■ **AÇÃO NECESSÁRIA 1**
Transcreva sem alterações as linhas das entradas, começando no início das entradas e terminando na linha que contém "Espinosa a la", com ambas as extremidades incluídas. Não inclua as imagens na resposta.

Moradores lembram tragédia que matou 3.000 e destruiu 500 quarteirões da cidade do noroeste americano

San Francisco evoca cem anos do terremoto

MARY MILLIKEN
DA REUTERS, EM SAN FRANCISCO

Há cem anos, os habitantes de San Francisco foram acordados às 5h13 por um terremoto que devastou a cidade. Na terça-feira, eles voltaram a levantar-se antes do amanhecer para comemorar a sobrevivência e o renascimento da cidade, após o "Big One".
Para lembrar o centenário da catástrofe, milhares de pessoas se reuniram em torno da fonte Lotta, um monumento no qual as famílias deixaram mensagens à procura de seus entes queridos após o terremoto de 1906. Entre elas havia uma dúzia de sobreviventes do terremoto.
Estimadas 3.000 pessoas morreram no abalo sísmico, que durou um minuto e teve intensidade de 7,9 graus, e nos três dias de incêndios que se seguiram a ele, que devoraram 500 quarteirões da cidade e deixaram desabrigados mais da metade dos 400 mil moradores daquela cidade americana.
Os sobreviventes, em sua maioria, eram crianças muito pequenas quando o terremoto aconteceu, mas ainda têm histórias a contar. "Lembro-me de ver uma vaca subir o morro correndo, com a cauda em pé", contou uma delas, Violet. Outra mulher, com 99 anos, disse que se considera "fruto do terremoto", porque foi concebida e nasceu em uma das muitas barracas montadas para os abrigar sobreviventes no parque Golden Gate.
O prefeito Gavin Newsom disse que San Francisco é um exemplo de um lugar devastado por uma catástrofe, como Nova Orleans após a passagem do furacão Katrina, no ano passado. "Quem teria imaginado que, poucos dias após o desastre, as pessoas teriam literalmente começado a tirar o pó das casas e decidido reconstruí-las da maneira milagrosa que vemos aqui hoje?"
Sirenas tocaram ao amanhecer, e bares foram abertos antes do sol nascer, para intensificar as comemorações do centenário. Os moradores de San Francisco encontraram nas portas de suas casas uma cópia da edição do dia seguinte ao desastre de 1906 do jornal "The Call-Chronicle Examiner", ostentando a manchete "Terremoto e Incêndios: San Francisco em Ruínas".

■ **AÇÃO NECESSÁRIA 2**
Extraia sem alterações o trecho do texto sobre o terremoto de San Francisco que começa em "MARY MILLIKEN" e termina em "sobreviventes do terremoto.".

■ **ENTRADAS DO EXERCÍCIO**
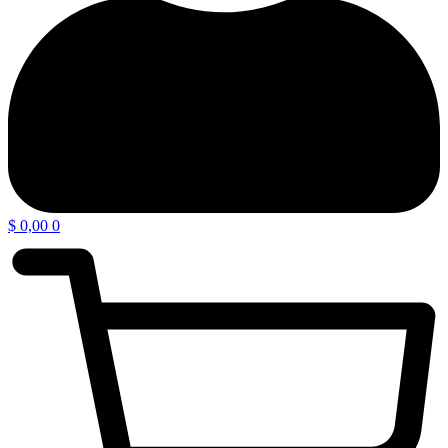
$
0,00
0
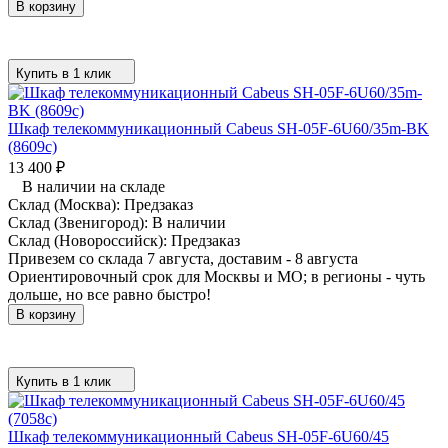
В корзину
Купить в 1 клик
Шкаф телекоммуникационный Cabeus SH-05F-6U60/35m-BK
(8609c)
13 400
₽
В наличии на складе
Склад (Москва):
Предзаказ
Склад (Звенигород):
В наличии
Склад (Новороссийск):
Предзаказ
Привезем со склада 7 августа, доставим - 8 августа
Ориентировочный срок для Москвы и МО; в регионы - чуть
дольше, но все равно быстро!
В корзину
Купить в 1 клик
Шкаф телекоммуникационный Cabeus SH-05F-6U60/45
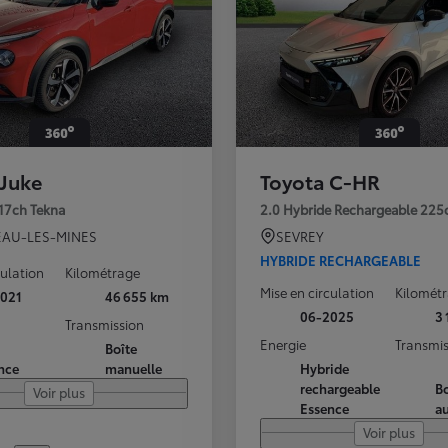
 Juke
Toyota C-HR
117ch Tekna
2.0 Hybride Rechargeable 225
AU-LES-MINES
SEVREY
HYBRIDE RECHARGEABLE
culation
Kilométrage
Mise en circulation
Kilomét
021
46 655 km
06-2025
3
Transmission
Energie
Transmis
Boîte
nce
manuelle
Hybride
rechargeable
Bo
Voir plus
Essence
a
Voir plus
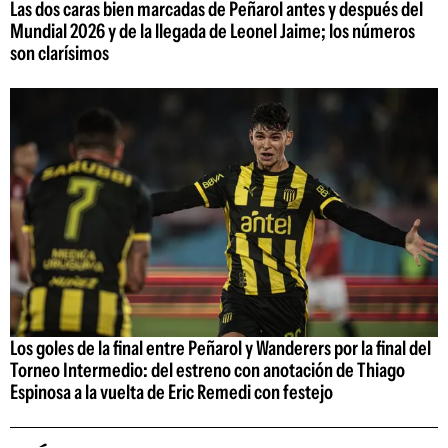
Las dos caras bien marcadas de Peñarol antes y después del
Mundial 2026 y de la llegada de Leonel Jaime; los números
son clarísimos
Los goles de la final entre Peñarol y Wanderers por la final del
Torneo Intermedio: del estreno con anotación de Thiago
Espinosa a la vuelta de Eric Remedi con festejo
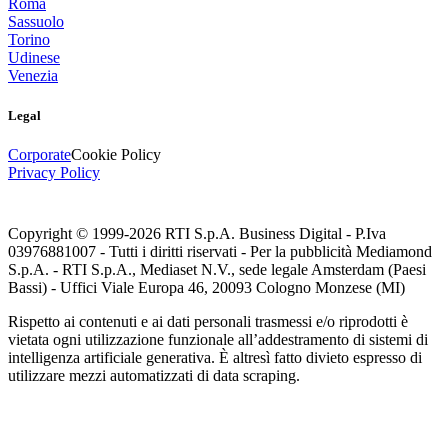
Roma
Sassuolo
Torino
Udinese
Venezia
Legal
Corporate
Cookie Policy
Privacy Policy
Copyright © 1999-
2026
RTI S.p.A. Business Digital - P.Iva
03976881007 - Tutti i diritti riservati - Per la pubblicità Mediamond
S.p.A. - RTI S.p.A., Mediaset N.V., sede legale Amsterdam (Paesi
Bassi) - Uffici Viale Europa 46, 20093 Cologno Monzese (MI)
Rispetto ai contenuti e ai dati personali trasmessi e/o riprodotti è
vietata ogni utilizzazione funzionale all’addestramento di sistemi di
intelligenza artificiale generativa. È altresì fatto divieto espresso di
utilizzare mezzi automatizzati di data scraping.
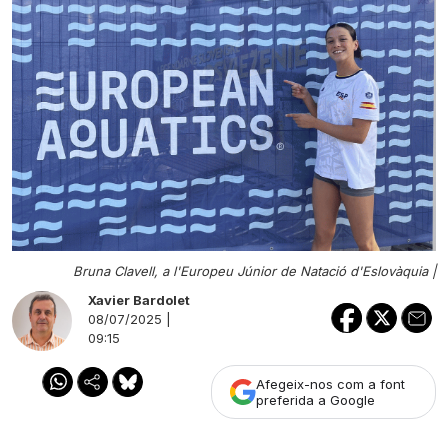
Bruna Clavell, a l'Europeu Júnior de Natació d'Eslovàquia |
Xavier Bardolet
08/07/2025 |
09:15
Afegeix-nos com a font
preferida a Google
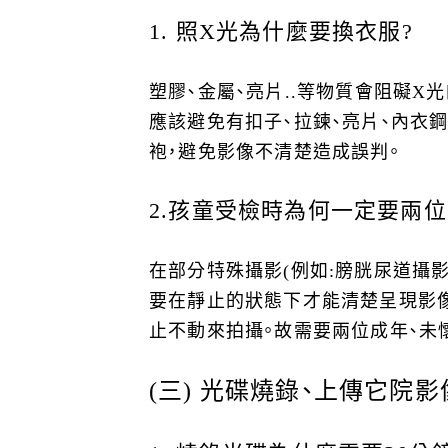
1.
照X光為什麼要換衣服?
塑膠、金屬、亮片..等物質會阻礙
應該避免有扣子、拉鍊、亮片、內衣鋼
袍，避免影像不清楚造成誤判。
2.
孩童受檢時為何一定要兩位
在部分特殊攝影(例如:膀胱尿道攝
要在靜止的狀態下才能清楚呈現影像
止不動來拍攝。故需要兩位成年、未
(
三) 光碟燒錄、上傳它院影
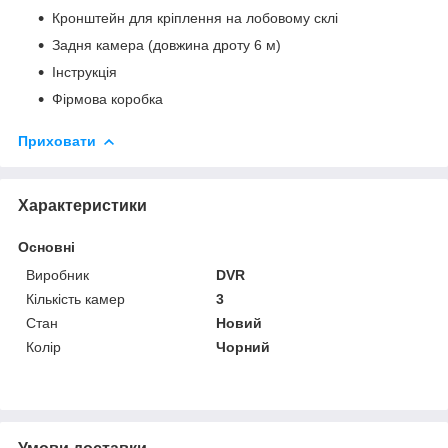
Кронштейн для кріплення на лобовому склі
Задня камера (довжина дроту 6 м)
Інструкція
Фірмова коробка
Приховати
Характеристики
Основні
Виробник
DVR
Кількість камер
3
Стан
Новий
Колір
Чорний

■ **SEÇÃO DE RESPOSTA 1**
$
0,00
0
В корзину
Купить в 1 клик
Шкаф телекоммуникационный Cabeus SH-05F-6U60/35m-BK
(8609c)
13 400
₽
В наличии на складе
Склад (Москва):
Предзаказ
Склад (Звенигород):
В наличии
Склад (Новороссийск):
Предзаказ
Привезем со склада 7 августа, доставим - 8 августа
Ориентировочный срок для Москвы и МО; в регионы - чуть
дольше, но все равно быстро!
В корзину
Купить в 1 клик
Шкаф телекоммуникационный Cabeus SH-05F-6U60/45
 Juke
Toyota C-HR
117ch Tekna
2.0 Hybride Rechargeable 225
AU-LES-MINES
SEVREY
HYBRIDE RECHARGEABLE
culation
Kilométrage
Mise en circulation
Kilomét
021
46 655 km
06-2025
3
Transmission
Energie
Transmis
Boîte
nce
manuelle
Hybride
rechargeable
Bo
Voir plus
Essence
a
Voir plus
Las dos caras bien marcadas de Peñarol antes y después del
Mundial 2026 y de la llegada de Leonel Jaime; los números
son clarísimos
Los goles de la final entre Peñarol y Wanderers por la final del
Torneo Intermedio: del estreno con anotación de Thiago
Espinosa a la vuelta de Eric Remedi con festejo

■ **SEÇÃO DE RESPOSTA 2**
MARY MILLIKEN
DA REUTERS, EM SAN FRANCISCO

Há cem anos, os habitantes de San Francisco foram acordados às 5h13 por um terremoto que devastou a cidade. Na terça-feira, eles voltaram a levantar-se antes do amanhecer para comemorar a sobrevivência e o renascimento da cidade, após o "Big One".
Para lembrar o centenário da catástrofe, milhares de pessoas se reuniram em torno da fonte Lotta, um monumento no qual as famílias deixaram mensagens à procura de seus entes queridos após o terremoto de 1906. Entre elas havia uma dúzia de sobreviventes do terremoto.